各企業は採用機会を増やす新しい手法を模索しており、その中でリファラル採用は有力な採用難対策といえます。

コネ採用とは

コネとはコネクション(Connection)の省略で「つながり、縁故」という意味です。
一般的に、個人的なつながりや縁による採用を「コネ採用」あるいは「縁故採用」と呼んでいます。

「経営層・役員クラスが自身の親族や関係者をほぼ無条件で組織に招き入れる」といった解釈をしている人も多いのではないでしょうか。
そこから、コネ採用は不正な採用手法だというネガティブイメージを持たれるのかもしれません。

現在の日本ではコネ採用に対して批判的な見方が多いですが、昭和時代の初期あたりまで大手企業に入社するにはコネが必要でした。
世界的に見れば現代であってもコネ採用は珍しいことではなく、たとえばアメリカやイギリスにおける就職活動では「推薦人(reference)」を尋ねられるケースがよくあります。

応募者の能力や人間性などを推薦人が担保するという点で、有効な仕組みといえます。

中国では2014年に、JPモルガン・チェース銀行にコネ採用で入社した政府高官の子女が汚職の疑いで逮捕されるニュースも出ています。
コネ採用が悪用されれば組織の腐敗につながることも認識しておくべきでしょう。

リファラル採用とコネ採用の共通点

リファラル採用とコネ採用の共通点は次のとおりです。

 

  • 個人の人脈や社会的関係を活用する
    どちらの採用手法でも、企業で働く人や企業と関係を持つ人が候補者を紹介します。
  • 応募者がいない場合にも人材を登用できる
    求人に対して応募がゼロだとしても、人材確保を可能にします。
  • 求人広告などの採用経費が削減できる
    安定的に人材が紹介されるのなら、求人広告にかける費用を抑えられます。
  • 紹介者によってスキルや人間性が担保される場合がある
    エンゲージメントの高い社員による紹介なら、価値が高い人材を期待できます。
  • 採用効率を高められる
    リファラル採用では企業の求める人材が紹介されやすく、一般応募よりも採用率が高いといえます。
    また、コネ採用は選考自体をおこなわないため、採用が確定している方法です。

 
リファラル採用とコネ採用は共通点が多く、同一視しているビジネスパーソンも少なくありません。
しかし、選考のしかたは完全に異なるため、人材領域では両者を分けて考えています。

リファラル採用とコネ採用の違い

リファラル採用とコネ採用では以下に挙げるような相違点があります。

 

  • 推薦人と候補者
    リファラル採用では全社員が友人や知人を推薦します。

*課題 1*.
リファラル採用とコネ採用についての文章をもとに、次の問いに答えよ。
(a) 「コネ」は何という英語の省略か。
(b) 昭和時代の初期あたりまで、大手企業に入社するには何が必要だったか。
(c) 2014年に中国で汚職の疑いで逮捕されたのは、どのような人物か。
*課題 2*.
リファラル採用とコネ採用についての文章を、最後の文の次から書き継げ。
データは別の出典から取られたものである。

*コレクションの保存項目*.
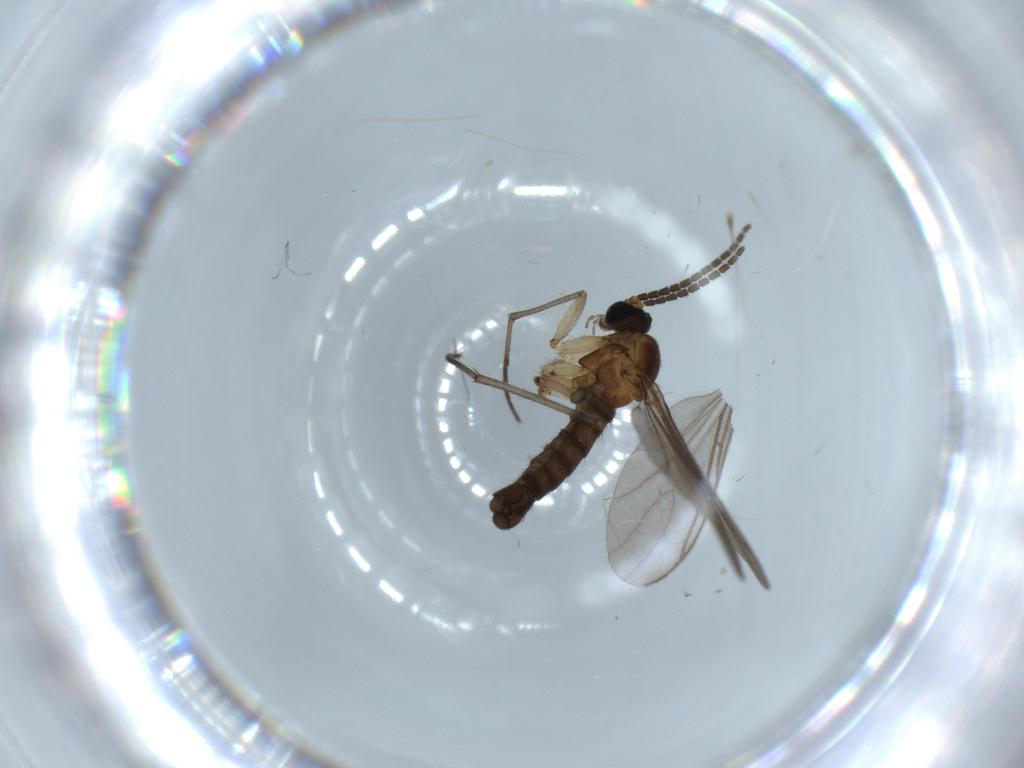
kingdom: Animalia
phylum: Arthropoda
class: Insecta
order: Diptera
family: Sciaridae
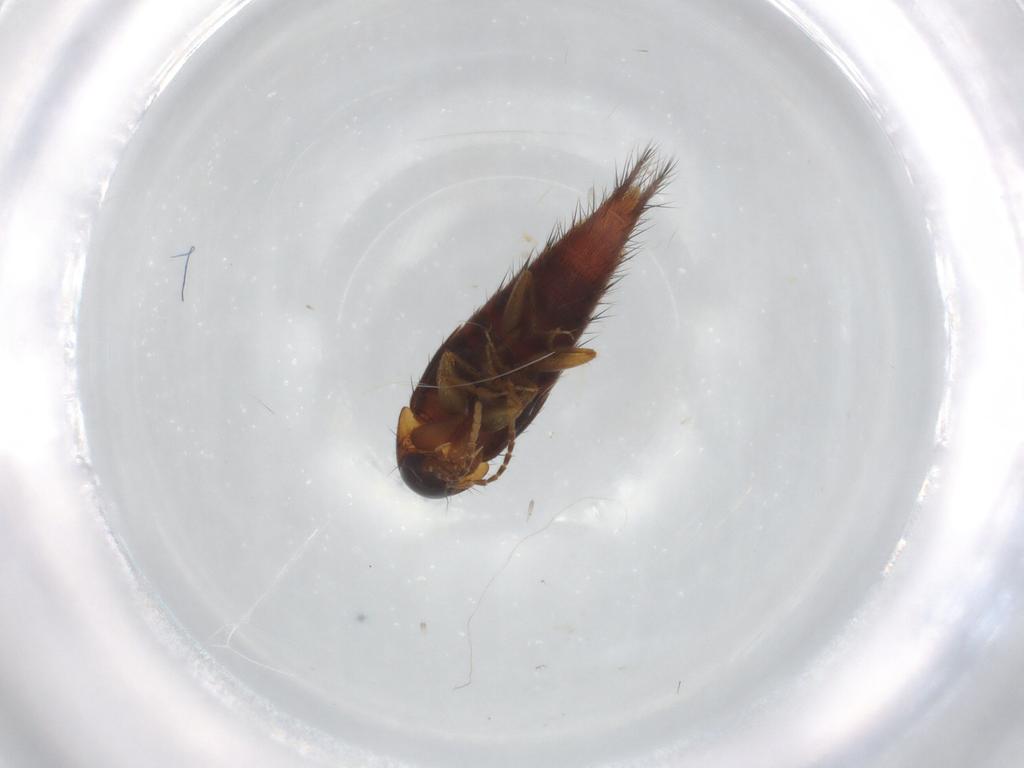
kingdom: Animalia
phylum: Arthropoda
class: Insecta
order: Coleoptera
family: Staphylinidae
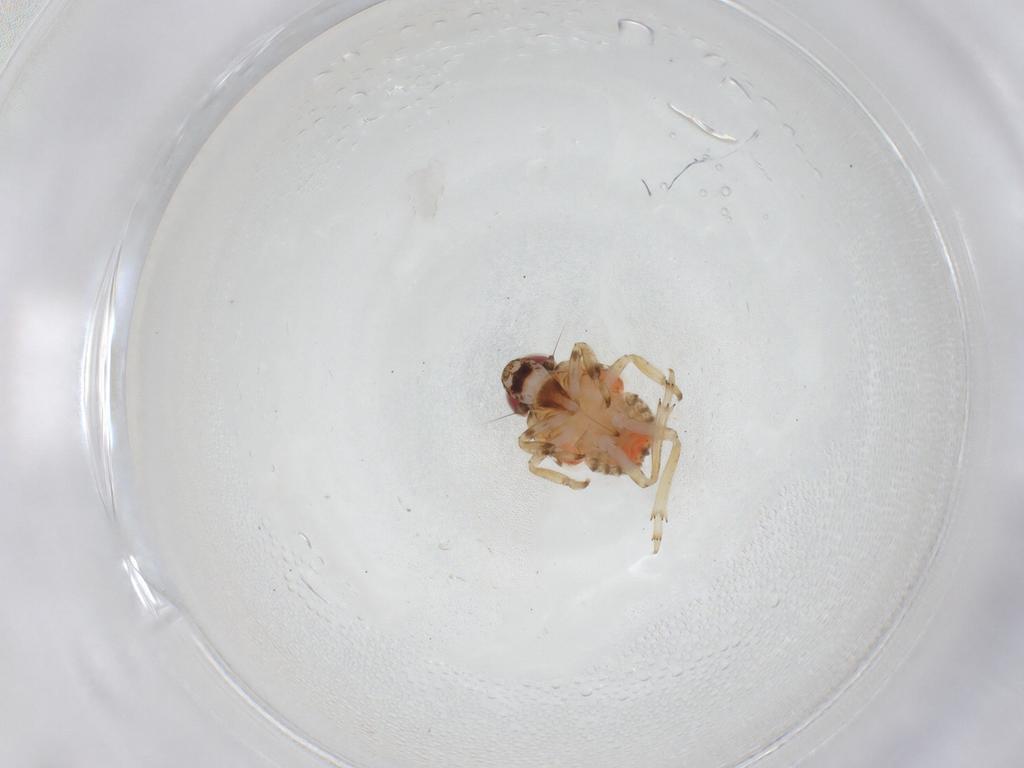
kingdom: Animalia
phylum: Arthropoda
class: Insecta
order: Hemiptera
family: Issidae
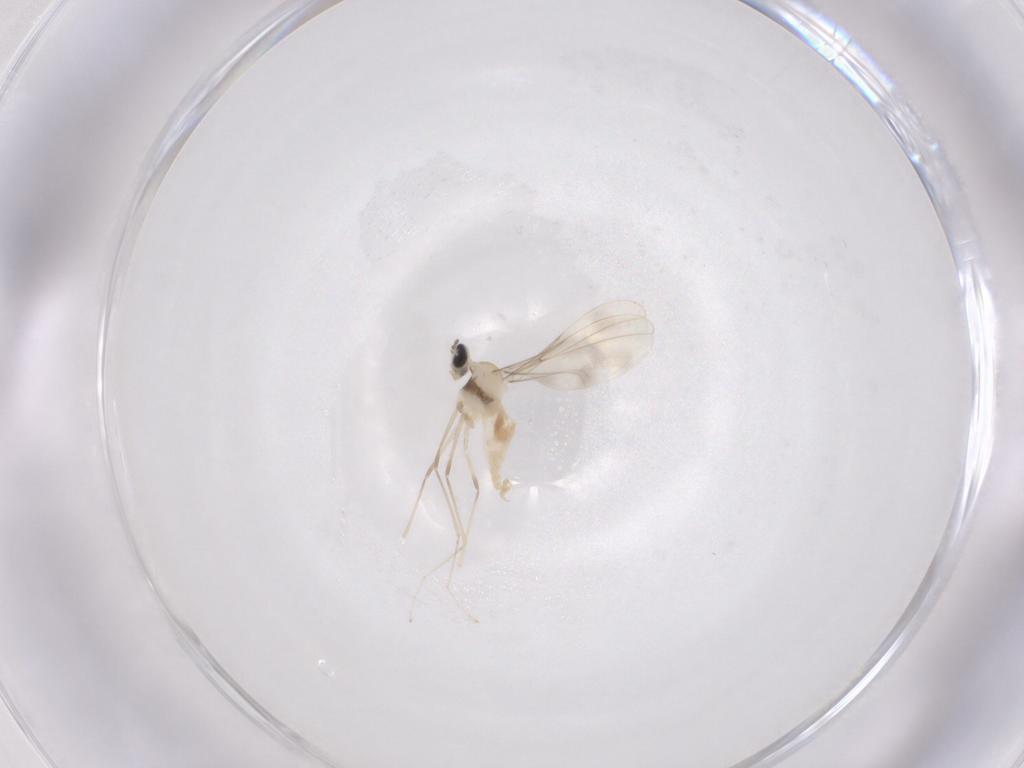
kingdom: Animalia
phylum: Arthropoda
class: Insecta
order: Diptera
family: Cecidomyiidae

*想定解答 1*.
(a) コネクション(Connection)
(b) コネ
(c) JPモルガン・チェース銀行にコネ採用で入社した政府高官の子女

*想定解答 2*.
    コネ採用は社長や役員のような組織内で一定の立場にある人物が、身内・親戚を引き入れるケースが多いです。
  • 選考プロセス
    リファラル採用の選考プロセスは通常の応募者の場合と同様です。
    コネ採用では基本的に選考プロセスがありません。仮にあったとしても形式上のものです。
  • 選考基準
    リファラル採用の選考基準も通常の応募者と変わらず、業務に求められるスキルセットや能力などを評価します。
    そもそも選考がないコネ採用においては、個人的な人脈や社会的関係があるかどうかが重要です。
  • 紹介する動機
    リファラル採用では「自社に必要な人材だから」「一緒に働きたいから」といった組織にとってポジティブな動機で紹介します。
    コネ採用の動機は「身内の救済」「派閥づくり」という個人的な思惑によるものが多く、ネガティブな印象を持たれやすいです。

 

以上のような違いから、リファラル採用のほうがコネ採用よりも公正な採用手法といえるでしょう。

リファラル採用のメリット・デメリット

企業にとってリファラル採用のメリットとデメリットはどのようなものでしょうか。
以下で解説します。

リファラル採用のメリット

リファラル採用の核心部分は「社員の紹介」です。
これにより、さまざまなメリットが得られます。

社員は職場と候補者の両方を理解した上で紹介してくれるため、自然とマッチする可能性が高くなります。
従来の方法に比べて採用効率が良くなるだけでなく、離職率の低下も見込めるでしょう。

結果として、採用コストを大幅に削減できます。
リファラル採用では紹介社員にインセンティブを支払いますが、求人サイトや人材紹介会社の利用料と比較すれば安上がりです。

転職市場に現れないようなレアな人材と巡り会えることもあります。

リファラル採用のデメリット

リファラル採用を導入する際には、インセンティブに起因するデメリットに注意しましょう。
ひとつは、リファラル採用の報酬制度が違法となるケースです。

就業規則や賃金規程に不備があったりインセンティブが高額であったりすると、労働基準法や職業安定法に抵触するおそれがあります。

もうひとつはインセンティブ目当てで、マッチ度の低い紹介が乱発されるケースです。
不必要に採用担当者のリソースを消費しますし、職場への定着率も下がります。

リファラル採用には選考があるため不採用になる場合もあります。
紹介した社員が採用担当者に不満を持ったり、紹介社員と候補者の関係が損なわれたりすることがないよう、不採用時には何らかのフォローをすることが必要です。

また、リファラル採用の制度がうまく機能しているからといって、従来の求人・採用方法を完全になくすことはおすすめしません。
社員の紹介に頼った採用ばかりを続けていると、価値観や考え方が近いスタッフが集まっていくためです。

人材の多様性が失われた組織にはイノベーションが生まれにくく、企業の成長も頭打ちになってしまうでしょう。

コネ採用のメリット・デメリット

企業から見た、コネ採用のメリットとデメリットは次のとおりです。

コネ採用のメリット

コネ採用には選考プロセスがなく、求人サイトや人材紹介会社のような外部サービスも不要です。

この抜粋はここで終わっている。